A destruição de Samaria em 722 a.C. levou refugiados de Israel para Jerusalém, pois novas estruturas foram construídas, como bairros novos, ampliação de muralhas e o túnel que levava as águas da fonte Gihon para o reservatório de Siloé. Sobre este último feito testemunham 2Rs 20,20 e a Inscrição de Siloé, que celebra o encontro das duas turmas de escavadores.

O fato é que Jerusalém superou seu antigo isolamento e, ancorada na política assíria, cresceu de 5 para 60 hectares e de cerca de 1000 para algo em torno de 15 mil habitantes.
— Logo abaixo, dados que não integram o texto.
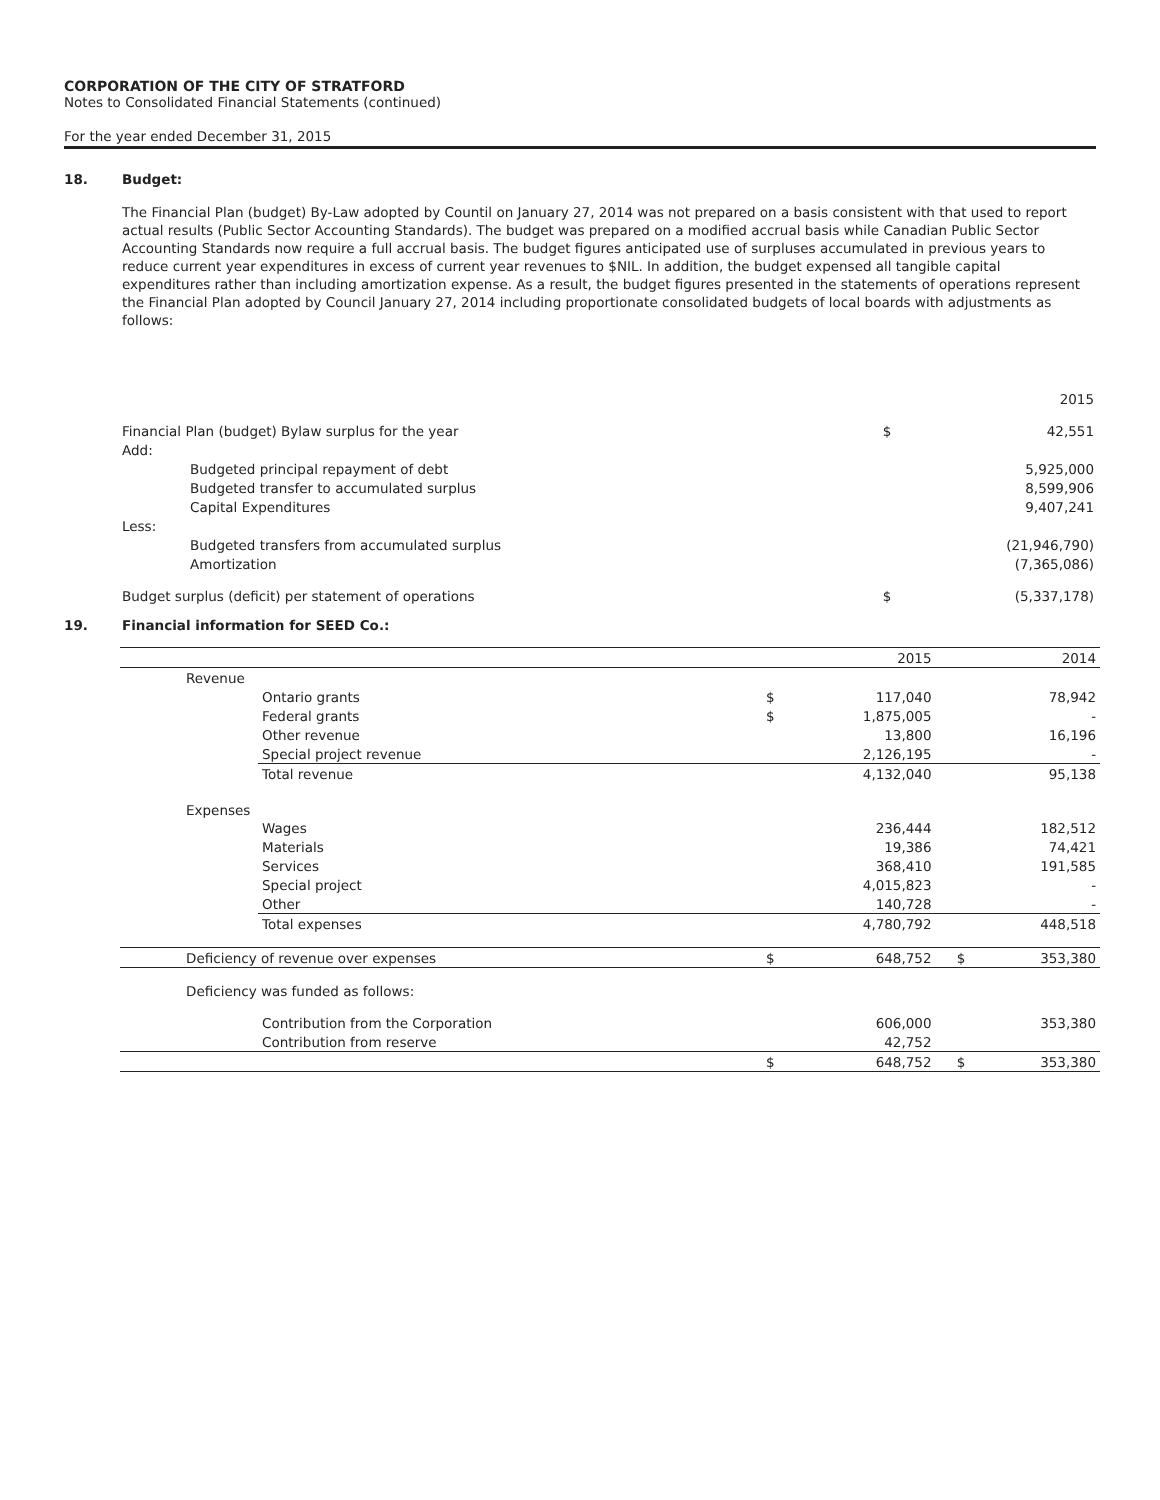CORPORATION OF THE CITY OF STRATFORD
Notes to Consolidated Financial Statements (continued)
For the year ended December 31, 2015
18. Budget:
The Financial Plan (budget) By-Law adopted by Countil on January 27, 2014 was not prepared on a basis consistent with that used to report actual results (Public Sector Accounting Standards). The budget was prepared on a modified accrual basis while Canadian Public Sector Accounting Standards now require a full accrual basis. The budget figures anticipated use of surpluses accumulated in previous years to reduce current year expenditures in excess of current year revenues to $NIL. In addition, the budget expensed all tangible capital expenditures rather than including amortization expense. As a result, the budget figures presented in the statements of operations represent the Financial Plan adopted by Council January 27, 2014 including proportionate consolidated budgets of local boards with adjustments as follows:
| | | | 2015 |
| Financial Plan (budget) Bylaw surplus for the year | | $ | 42,551 |
| Add: | | | |
| | Budgeted principal repayment of debt | | 5,925,000 |
| | Budgeted transfer to accumulated surplus | | 8,599,906 |
| | Capital Expenditures | | 9,407,241 |
| Less: | | | |
| | Budgeted transfers from accumulated surplus | | (21,946,790) |
| | Amortization | | (7,365,086) |
| Budget surplus (deficit) per statement of operations | | $ | (5,337,178) |
19. Financial information for SEED Co.:
| | | | 2015 | | 2014 |
| Revenue | | | | | |
| | Ontario grants | $ | 117,040 | | 78,942 |
| | Federal grants | $ | 1,875,005 | | - |
| | Other revenue | | 13,800 | | 16,196 |
| | Special project revenue | | 2,126,195 | | - |
| | Total revenue | | 4,132,040 | | 95,138 |
| Expenses | | | | | |
| | Wages | | 236,444 | | 182,512 |
| | Materials | | 19,386 | | 74,421 |
| | Services | | 368,410 | | 191,585 |
| | Special project | | 4,015,823 | | - |
| | Other | | 140,728 | | - |
| | Total expenses | | 4,780,792 | | 448,518 |
| Deficiency of revenue over expenses | | $ | 648,752 | $ | 353,380 |
| Deficiency was funded as follows: | | | | | |
| | Contribution from the Corporation | | 606,000 | | 353,380 |
| | Contribution from reserve | | 42,752 | | |
| | | $ | 648,752 | $ | 353,380 |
E em Judá, no final do século VIII a.C., podem ser contados cerca de 300 assentamentos e uma população de uns 120 mil habitantes. A fortaleza de Laquis, na Shefelá, se desenvolveu extraordinariamente. Outros fortalezas foram construídas na mesma região. Surge portanto, só agora, uma elite judaíta e se formam as estruturas de um verdadeiro Estado. Todas estas mudanças trazem consigo o fenômeno do profetismo, bem mais antigo no reino de Israel, mas só a partir deste momento tomando forma bem definida em Jerusalém, com Isaías (Is 1-39) e Miqueias, duas vozes formidáveis em defesa do javismo.
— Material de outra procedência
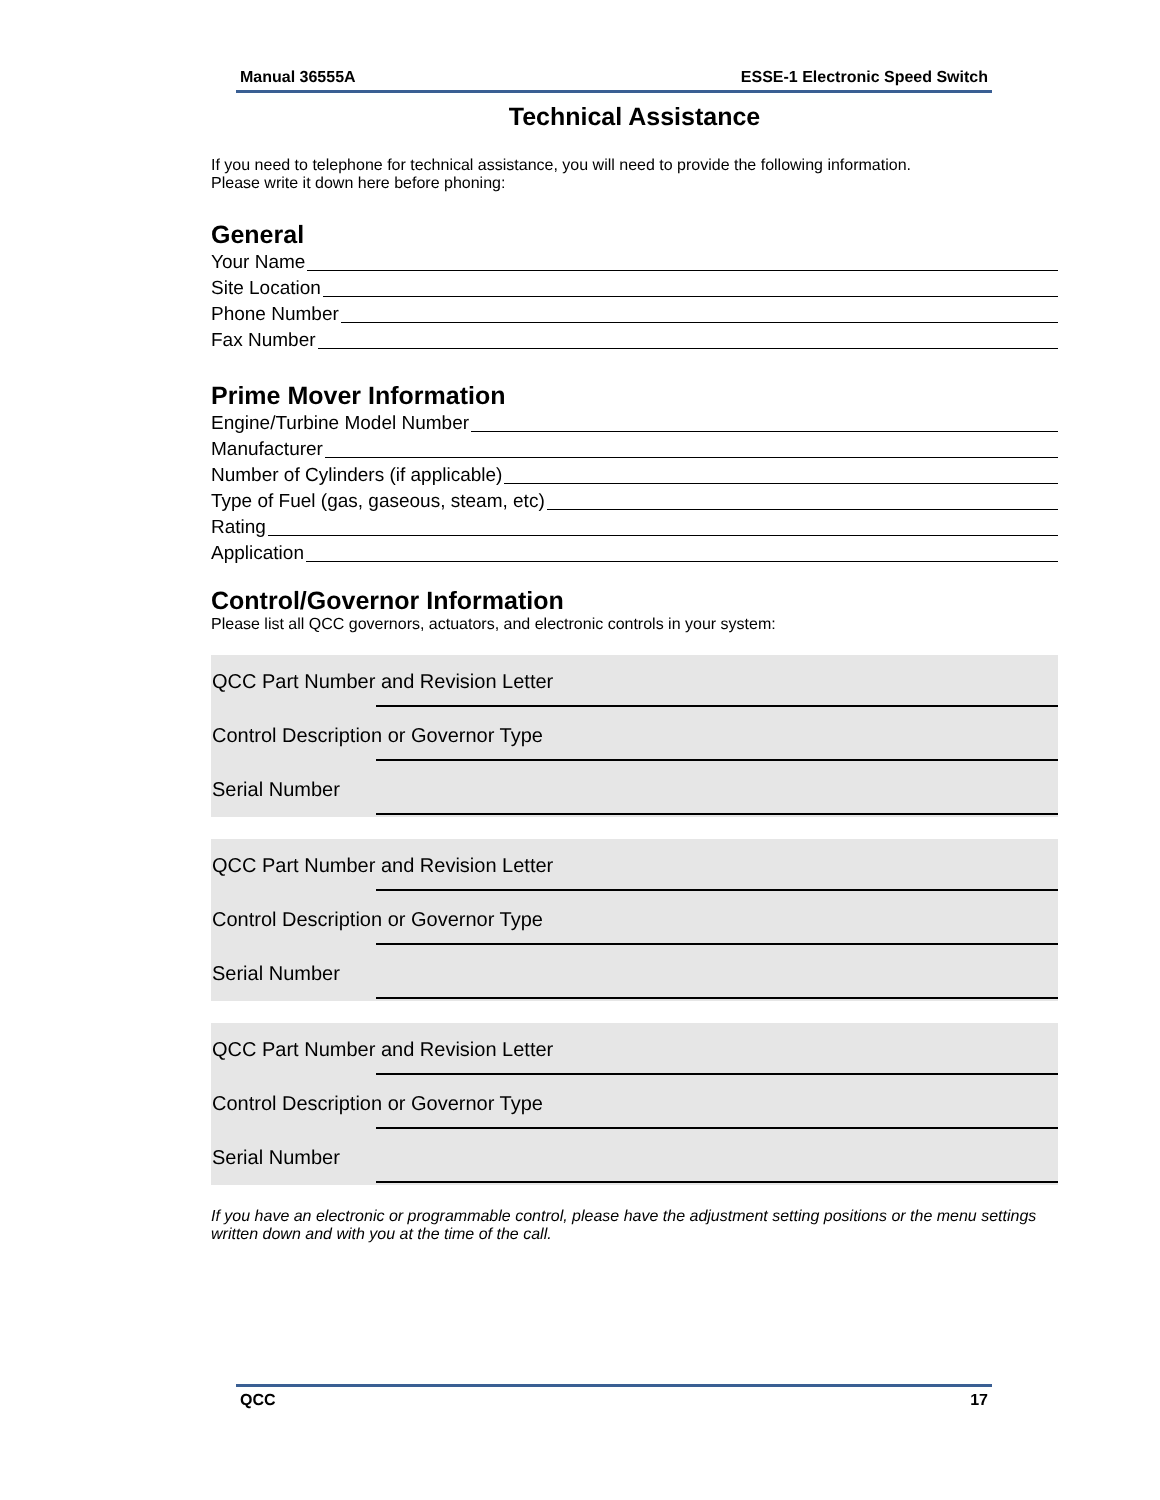Manual 36555A ESSE-1 Electronic Speed Switch
Technical Assistance
If you need to telephone for technical assistance, you will need to provide the following information.
Please write it down here before phoning:
General
Your Name
Site Location
Phone Number
Fax Number
Prime Mover Information
Engine/Turbine Model Number
Manufacturer
Number of Cylinders (if applicable)
Type of Fuel (gas, gaseous, steam, etc)
Rating
Application
Control/Governor Information
Please list all QCC governors, actuators, and electronic controls in your system:
QCC Part Number and Revision Letter
Control Description or Governor Type
Serial Number
QCC Part Number and Revision Letter
Control Description or Governor Type
Serial Number
QCC Part Number and Revision Letter
Control Description or Governor Type
Serial Number
If you have an electronic or programmable control, please have the adjustment setting positions or the menu settings written down and with you at the time of the call.
QCC 17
Enquanto isso, na Assíria, Senaquerib subiu ao trono em 705 a.C. e imediatamente teve que enfrentar nova revolta na Babilônia. Todas as províncias do oeste então se levantaram. Acreditavam ter chegado o momento da libertação. O Egito prometeu ajuda, mais uma vez. A coalizão integrava Tiro, com outras cidades fenícias; Ascalon e Ekron, com algumas cidades filisteias; Moab, Edom e Amon; e Ezequias, de Judá, entrou como um dos líderes da revolta. Fortificou suas defesas e se preparou cuidadosamente para esperar a Assíria. Senaquerib não se fez de rogado e já em 701 a.C. ele começou por Tiro, vencendo-a. Logo os reis de Biblos, Arvad, Ashdod, Moab, Edom e Amon se entregaram e pagaram tributo a Senaquerib. Somente Ascalon e Ekron, juntamente com Judá, resistiram. Senaquerib tomou primeiro Ascalon. Os egípcios tentaram socorrer Ekron e foram derrotados. E foi a vez de Judá. Senaquerib tomou 46 cidades fortificadas em Judá e cercou Jerusalém.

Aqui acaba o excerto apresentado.